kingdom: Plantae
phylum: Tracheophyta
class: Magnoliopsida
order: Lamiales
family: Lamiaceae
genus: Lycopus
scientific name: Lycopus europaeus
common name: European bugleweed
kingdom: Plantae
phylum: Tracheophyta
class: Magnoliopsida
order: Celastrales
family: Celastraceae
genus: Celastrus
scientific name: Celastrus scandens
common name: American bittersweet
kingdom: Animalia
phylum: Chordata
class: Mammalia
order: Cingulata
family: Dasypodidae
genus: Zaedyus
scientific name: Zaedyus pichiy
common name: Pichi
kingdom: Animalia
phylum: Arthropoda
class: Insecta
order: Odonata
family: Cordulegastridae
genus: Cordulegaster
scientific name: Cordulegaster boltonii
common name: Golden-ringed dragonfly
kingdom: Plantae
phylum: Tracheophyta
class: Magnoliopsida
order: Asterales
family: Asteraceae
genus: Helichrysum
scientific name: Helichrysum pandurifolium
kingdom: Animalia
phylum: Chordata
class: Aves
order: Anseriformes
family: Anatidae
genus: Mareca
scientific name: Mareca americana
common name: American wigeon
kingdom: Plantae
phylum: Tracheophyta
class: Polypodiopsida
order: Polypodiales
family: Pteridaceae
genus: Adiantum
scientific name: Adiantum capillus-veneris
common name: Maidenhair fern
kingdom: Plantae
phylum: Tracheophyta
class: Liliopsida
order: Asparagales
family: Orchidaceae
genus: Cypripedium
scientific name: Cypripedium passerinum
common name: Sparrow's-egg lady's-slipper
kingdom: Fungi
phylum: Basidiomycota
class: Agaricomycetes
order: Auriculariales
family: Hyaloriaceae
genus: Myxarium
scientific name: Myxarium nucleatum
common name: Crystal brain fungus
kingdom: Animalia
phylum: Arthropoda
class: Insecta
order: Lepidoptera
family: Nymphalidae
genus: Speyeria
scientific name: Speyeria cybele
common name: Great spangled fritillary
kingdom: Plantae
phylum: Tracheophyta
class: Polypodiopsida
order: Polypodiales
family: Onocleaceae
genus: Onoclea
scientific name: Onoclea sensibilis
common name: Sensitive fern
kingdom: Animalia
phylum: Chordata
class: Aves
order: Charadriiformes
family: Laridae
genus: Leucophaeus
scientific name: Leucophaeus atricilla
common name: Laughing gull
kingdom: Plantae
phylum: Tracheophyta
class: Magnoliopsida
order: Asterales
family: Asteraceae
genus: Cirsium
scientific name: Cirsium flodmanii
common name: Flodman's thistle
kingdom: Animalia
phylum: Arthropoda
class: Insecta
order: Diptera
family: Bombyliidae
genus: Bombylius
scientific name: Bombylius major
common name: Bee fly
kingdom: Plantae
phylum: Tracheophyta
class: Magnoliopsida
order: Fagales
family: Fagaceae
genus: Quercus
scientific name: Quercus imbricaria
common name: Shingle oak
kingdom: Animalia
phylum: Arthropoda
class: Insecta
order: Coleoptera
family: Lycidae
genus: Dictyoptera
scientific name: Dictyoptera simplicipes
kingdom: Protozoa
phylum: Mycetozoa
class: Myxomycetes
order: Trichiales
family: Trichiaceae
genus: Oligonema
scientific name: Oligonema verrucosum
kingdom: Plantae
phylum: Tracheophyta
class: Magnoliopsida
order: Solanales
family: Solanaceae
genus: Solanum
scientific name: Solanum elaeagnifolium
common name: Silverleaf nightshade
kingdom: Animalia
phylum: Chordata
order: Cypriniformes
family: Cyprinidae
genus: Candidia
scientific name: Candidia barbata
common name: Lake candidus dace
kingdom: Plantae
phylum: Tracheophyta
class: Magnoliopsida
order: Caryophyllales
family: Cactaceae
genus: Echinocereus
════
Task =
Reproduce every line of the entries above verbatim, from the first line to the last.

Response =
kingdom: Plantae
phylum: Tracheophyta
class: Magnoliopsida
order: Lamiales
family: Lamiaceae
genus: Lycopus
scientific name: Lycopus europaeus
common name: European bugleweed
kingdom: Plantae
phylum: Tracheophyta
class: Magnoliopsida
order: Celastrales
family: Celastraceae
genus: Celastrus
scientific name: Celastrus scandens
common name: American bittersweet
kingdom: Animalia
phylum: Chordata
class: Mammalia
order: Cingulata
family: Dasypodidae
genus: Zaedyus
scientific name: Zaedyus pichiy
common name: Pichi
kingdom: Animalia
phylum: Arthropoda
class: Insecta
order: Odonata
family: Cordulegastridae
genus: Cordulegaster
scientific name: Cordulegaster boltonii
common name: Golden-ringed dragonfly
kingdom: Plantae
phylum: Tracheophyta
class: Magnoliopsida
order: Asterales
family: Asteraceae
genus: Helichrysum
scientific name: Helichrysum pandurifolium
kingdom: Animalia
phylum: Chordata
class: Aves
order: Anseriformes
family: Anatidae
genus: Mareca
scientific name: Mareca americana
common name: American wigeon
kingdom: Plantae
phylum: Tracheophyta
class: Polypodiopsida
order: Polypodiales
family: Pteridaceae
genus: Adiantum
scientific name: Adiantum capillus-veneris
common name: Maidenhair fern
kingdom: Plantae
phylum: Tracheophyta
class: Liliopsida
order: Asparagales
family: Orchidaceae
genus: Cypripedium
scientific name: Cypripedium passerinum
common name: Sparrow's-egg lady's-slipper
kingdom: Fungi
phylum: Basidiomycota
class: Agaricomycetes
order: Auriculariales
family: Hyaloriaceae
genus: Myxarium
scientific name: Myxarium nucleatum
common name: Crystal brain fungus
kingdom: Animalia
phylum: Arthropoda
class: Insecta
order: Lepidoptera
family: Nymphalidae
genus: Speyeria
scientific name: Speyeria cybele
common name: Great spangled fritillary
kingdom: Plantae
phylum: Tracheophyta
class: Polypodiopsida
order: Polypodiales
family: Onocleaceae
genus: Onoclea
scientific name: Onoclea sensibilis
common name: Sensitive fern
kingdom: Animalia
phylum: Chordata
class: Aves
order: Charadriiformes
family: Laridae
genus: Leucophaeus
scientific name: Leucophaeus atricilla
common name: Laughing gull
kingdom: Plantae
phylum: Tracheophyta
class: Magnoliopsida
order: Asterales
family: Asteraceae
genus: Cirsium
scientific name: Cirsium flodmanii
common name: Flodman's thistle
kingdom: Animalia
phylum: Arthropoda
class: Insecta
order: Diptera
family: Bombyliidae
genus: Bombylius
scientific name: Bombylius major
common name: Bee fly
kingdom: Plantae
phylum: Tracheophyta
class: Magnoliopsida
order: Fagales
family: Fagaceae
genus: Quercus
scientific name: Quercus imbricaria
common name: Shingle oak
kingdom: Animalia
phylum: Arthropoda
class: Insecta
order: Coleoptera
family: Lycidae
genus: Dictyoptera
scientific name: Dictyoptera simplicipes
kingdom: Protozoa
phylum: Mycetozoa
class: Myxomycetes
order: Trichiales
family: Trichiaceae
genus: Oligonema
scientific name: Oligonema verrucosum
kingdom: Plantae
phylum: Tracheophyta
class: Magnoliopsida
order: Solanales
family: Solanaceae
genus: Solanum
scientific name: Solanum elaeagnifolium
common name: Silverleaf nightshade
kingdom: Animalia
phylum: Chordata
order: Cypriniformes
family: Cyprinidae
genus: Candidia
scientific name: Candidia barbata
common name: Lake candidus dace
kingdom: Plantae
phylum: Tracheophyta
class: Magnoliopsida
order: Caryophyllales
family: Cactaceae
genus: Echinocereus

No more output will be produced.